The entries below must be repeated exactly. None may be skipped.

**Input material:**
+---+
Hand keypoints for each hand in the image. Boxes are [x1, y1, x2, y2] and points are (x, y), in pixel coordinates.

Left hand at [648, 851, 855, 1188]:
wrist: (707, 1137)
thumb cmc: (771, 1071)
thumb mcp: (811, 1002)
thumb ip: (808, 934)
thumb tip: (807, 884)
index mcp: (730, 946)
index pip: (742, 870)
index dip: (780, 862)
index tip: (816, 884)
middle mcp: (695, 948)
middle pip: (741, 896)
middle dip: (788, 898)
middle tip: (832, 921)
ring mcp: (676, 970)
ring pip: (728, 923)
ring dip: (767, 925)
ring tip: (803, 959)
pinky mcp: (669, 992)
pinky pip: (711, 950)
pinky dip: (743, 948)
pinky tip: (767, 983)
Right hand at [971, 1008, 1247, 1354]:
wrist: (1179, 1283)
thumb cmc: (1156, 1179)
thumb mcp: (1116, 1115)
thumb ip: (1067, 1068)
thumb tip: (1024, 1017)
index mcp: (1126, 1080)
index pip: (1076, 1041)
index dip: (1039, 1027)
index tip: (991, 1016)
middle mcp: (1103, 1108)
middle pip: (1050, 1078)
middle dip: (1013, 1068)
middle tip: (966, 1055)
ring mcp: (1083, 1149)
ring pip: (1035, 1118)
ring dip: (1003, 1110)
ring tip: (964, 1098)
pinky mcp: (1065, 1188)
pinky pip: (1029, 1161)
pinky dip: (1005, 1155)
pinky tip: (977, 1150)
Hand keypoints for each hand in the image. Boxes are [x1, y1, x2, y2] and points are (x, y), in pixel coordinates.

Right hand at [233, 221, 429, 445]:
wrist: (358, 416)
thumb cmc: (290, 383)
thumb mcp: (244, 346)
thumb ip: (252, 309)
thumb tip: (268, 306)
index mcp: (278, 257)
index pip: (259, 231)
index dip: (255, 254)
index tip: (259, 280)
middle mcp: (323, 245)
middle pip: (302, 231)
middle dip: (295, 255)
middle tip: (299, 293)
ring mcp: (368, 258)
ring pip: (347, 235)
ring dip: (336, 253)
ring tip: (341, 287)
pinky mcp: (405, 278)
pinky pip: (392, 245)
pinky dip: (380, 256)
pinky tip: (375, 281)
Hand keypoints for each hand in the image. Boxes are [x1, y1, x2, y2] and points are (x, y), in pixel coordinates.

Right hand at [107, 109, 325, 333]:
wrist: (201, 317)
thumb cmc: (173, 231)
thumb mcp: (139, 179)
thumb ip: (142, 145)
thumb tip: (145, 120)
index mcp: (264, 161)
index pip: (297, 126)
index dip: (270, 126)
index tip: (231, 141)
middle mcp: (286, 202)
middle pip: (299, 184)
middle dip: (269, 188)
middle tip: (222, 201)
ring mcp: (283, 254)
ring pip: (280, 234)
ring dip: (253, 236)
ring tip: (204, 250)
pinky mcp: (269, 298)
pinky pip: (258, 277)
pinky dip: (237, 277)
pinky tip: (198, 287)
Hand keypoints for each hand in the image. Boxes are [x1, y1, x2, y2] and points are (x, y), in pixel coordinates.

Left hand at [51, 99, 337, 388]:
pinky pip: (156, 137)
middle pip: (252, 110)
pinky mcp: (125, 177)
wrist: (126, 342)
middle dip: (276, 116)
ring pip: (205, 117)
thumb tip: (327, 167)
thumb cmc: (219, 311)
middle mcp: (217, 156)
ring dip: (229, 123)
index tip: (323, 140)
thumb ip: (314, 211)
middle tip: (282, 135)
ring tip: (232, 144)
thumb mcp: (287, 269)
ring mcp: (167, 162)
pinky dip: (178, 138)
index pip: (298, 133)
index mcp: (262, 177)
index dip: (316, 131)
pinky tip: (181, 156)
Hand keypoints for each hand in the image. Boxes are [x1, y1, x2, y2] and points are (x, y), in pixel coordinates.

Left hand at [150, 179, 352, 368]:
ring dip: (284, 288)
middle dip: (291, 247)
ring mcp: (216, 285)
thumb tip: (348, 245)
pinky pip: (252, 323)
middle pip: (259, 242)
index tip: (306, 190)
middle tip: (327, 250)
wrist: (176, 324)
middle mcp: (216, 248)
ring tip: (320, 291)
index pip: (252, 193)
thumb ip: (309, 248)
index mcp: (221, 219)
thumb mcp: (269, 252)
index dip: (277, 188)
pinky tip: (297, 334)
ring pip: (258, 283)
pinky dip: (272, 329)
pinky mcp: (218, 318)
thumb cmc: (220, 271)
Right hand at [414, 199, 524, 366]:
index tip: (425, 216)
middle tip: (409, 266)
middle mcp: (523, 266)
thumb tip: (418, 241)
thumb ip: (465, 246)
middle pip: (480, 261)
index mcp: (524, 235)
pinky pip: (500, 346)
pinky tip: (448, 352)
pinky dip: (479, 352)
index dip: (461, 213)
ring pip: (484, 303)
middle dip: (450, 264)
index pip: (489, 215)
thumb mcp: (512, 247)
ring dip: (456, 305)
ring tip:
+---+
**Solution:**
Hand keypoints for each hand in the image. Boxes are [x1, y1, x2, y2] and points are (x, y), in pixel coordinates.

Left hand at [648, 851, 855, 1188]:
wrist: (707, 1137)
thumb cmc: (771, 1071)
thumb mcp: (811, 1002)
thumb ip: (808, 934)
thumb tip: (807, 884)
index mcp: (730, 946)
index pip: (742, 870)
index dip: (780, 862)
index tip: (816, 884)
middle mcp: (695, 948)
middle pip: (741, 896)
middle dip: (788, 898)
middle tip: (832, 921)
ring mcp: (676, 970)
ring pip: (728, 923)
ring dip: (767, 925)
ring tip: (803, 959)
pinky mcp: (669, 992)
pinky pip: (711, 950)
pinky dip: (743, 948)
pinky tip: (767, 983)
Right hand at [971, 1008, 1247, 1354]:
wrist: (1179, 1283)
thumb cmc: (1156, 1179)
thumb mcp: (1116, 1115)
thumb ip: (1067, 1068)
thumb tip: (1024, 1017)
index mcp: (1126, 1080)
index pip: (1076, 1041)
index dip: (1039, 1027)
index tip: (991, 1016)
middle mcp: (1103, 1108)
middle pip: (1050, 1078)
middle dip: (1013, 1068)
middle tip: (966, 1055)
ring mcp: (1083, 1149)
ring pip: (1035, 1118)
ring dip: (1003, 1110)
ring tip: (964, 1098)
pinky mcp: (1065, 1188)
pinky pip: (1029, 1161)
pinky dip: (1005, 1155)
pinky tip: (977, 1150)
Hand keypoints for each hand in the image. Boxes are [x1, y1, x2, y2] and points are (x, y), in pixel coordinates.

Right hand at [233, 221, 429, 445]:
wrist: (358, 416)
thumb cmc: (290, 383)
thumb mcp: (244, 346)
thumb ip: (252, 309)
thumb tip: (268, 306)
index mcp: (278, 257)
index pip: (259, 231)
index dip: (255, 254)
index tip: (259, 280)
middle mcp: (323, 245)
middle pip: (302, 231)
middle dip: (295, 255)
middle tip: (299, 293)
ring mcp: (368, 258)
ring pip: (347, 235)
ring dip: (336, 253)
ring tip: (341, 287)
pinky mcp: (405, 278)
pinky pip: (392, 245)
pinky dip: (380, 256)
pinky tip: (375, 281)
Hand keypoints for each hand in the image. Boxes are [x1, y1, x2, y2] and points are (x, y), in pixel coordinates.

Right hand at [107, 109, 325, 333]:
wrist: (201, 317)
thumb cmc: (173, 231)
thumb mcp: (139, 179)
thumb ip: (142, 145)
thumb tip: (145, 120)
index mcp: (264, 161)
index pip: (297, 126)
index dip: (270, 126)
index tip: (231, 141)
middle mcp: (286, 202)
middle pip: (299, 184)
middle dip: (269, 188)
middle tip: (222, 201)
ring mcp: (283, 254)
ring pip: (280, 234)
ring dip: (253, 236)
ring tip: (204, 250)
pinky mcp: (269, 298)
pinky pip: (258, 277)
pinky dip: (237, 277)
pinky tip: (198, 287)
Hand keypoints for each hand in the image. Boxes are [x1, y1, x2, y2] and points are (x, y), in pixel coordinates.

Left hand at [51, 99, 337, 388]:
pinky pip: (156, 137)
middle pip: (252, 110)
pinky mcp: (125, 177)
wrist: (126, 342)
middle dip: (276, 116)
ring pip: (205, 117)
thumb tip: (327, 167)
thumb cmc: (219, 311)
middle mcp: (217, 156)
ring dip: (229, 123)
index tip: (323, 140)
thumb ip: (314, 211)
middle tip: (282, 135)
ring tip: (232, 144)
thumb mcp: (287, 269)
ring mcp: (167, 162)
pinky dip: (178, 138)
index pip: (298, 133)
index mcp: (262, 177)
index dip: (316, 131)
pinky tip: (181, 156)
Hand keypoints for each hand in the image. Boxes are [x1, y1, x2, y2] and points are (x, y), in pixel coordinates.

Left hand at [150, 179, 352, 368]:
ring dip: (284, 288)
middle dip: (291, 247)
ring mcp: (216, 285)
thumb tip: (348, 245)
pinky pip: (252, 323)
middle pip: (259, 242)
index tip: (306, 190)
middle tip: (327, 250)
wrist: (176, 324)
middle mcp: (216, 248)
ring tip: (320, 291)
index pip: (252, 193)
thumb ip: (309, 248)
index mcp: (221, 219)
thumb mcp: (269, 252)
index dip: (277, 188)
pinky tip: (297, 334)
ring pip: (258, 283)
pinky dip: (272, 329)
pinky mcp: (218, 318)
thumb cmc: (220, 271)
Right hand at [414, 199, 524, 366]:
index tip: (425, 216)
middle tip: (409, 266)
middle mcp: (523, 266)
thumb tip: (418, 241)
thumb ip: (465, 246)
middle pip: (480, 261)
index mcp: (524, 235)
pinky pip: (500, 346)
pinky tip: (448, 352)
pinky dip: (479, 352)
index dip: (461, 213)
ring pip: (484, 303)
middle dip: (450, 264)
index pip: (489, 215)
thumb mcp: (512, 247)
ring dip: (456, 305)
ring tip:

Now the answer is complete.